Optimization of CO2 laser drilling process parameters of GFRP/Al2O3/perlite composites

Abstract

Glass Fiber Reinforced Polymer (GFRP) composites have excellent mechanical characteristics and are extensively used in aerospace and marine applications. Drilling GFRP composite through conventional methods leads to delamination and taperness, causing quality loss and imprecision. CO2 laser drilling, an unconventional method to drill GFRP composites, is adopted in this study to reduce the delamination and taperness. This work aims at optimizing the process parameters of CO2 laser drilling. Hybrid S-glass/Al2O3/Perlite powder composite is used in this study. Laser drilling parameters: laser power (P), cutting speed (N), focal length (L), and hole diameter(d) were studied to reduce the hole delamination and hole taperness. These results were achieved through mathematical modelling and optimization using Response Surface Methodology (RSM) and Multi-Objective Genetic Algorithm (MOGA). The optimum process parameters were found by minimizing the objective function upon considering the drilled holes economic features, deposition efficiency, geometric features, and hole diameter at larger and smaller sides.
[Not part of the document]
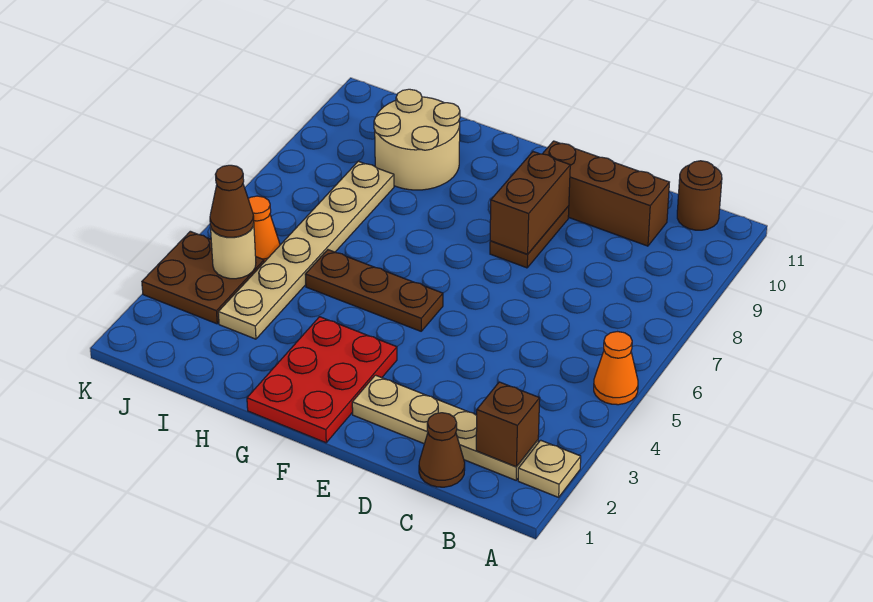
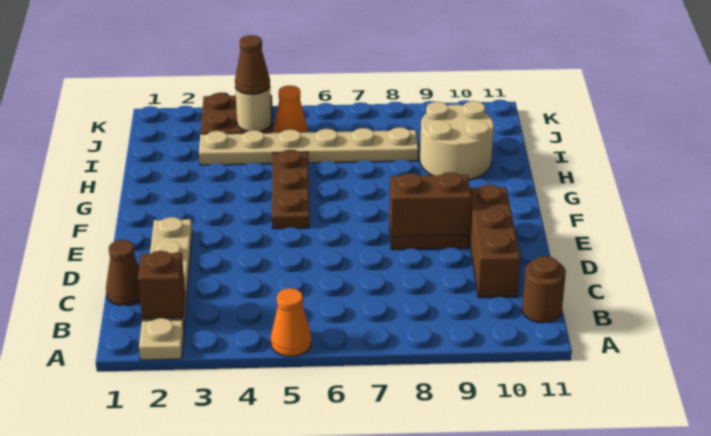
red plate F1:G3 level 1 -> none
The most critical output factors, delamination and taper responses, had a deviation from the objective by less than 3%. The optimum process parameters laser power, cutting speed, and focal length is found to be 80.795 W, 7.9089 mm/sec, and − 1.9641 m respectively. From the experimental confirmation study, the optimum process parameters effectively reduced the hole delamination and taperness.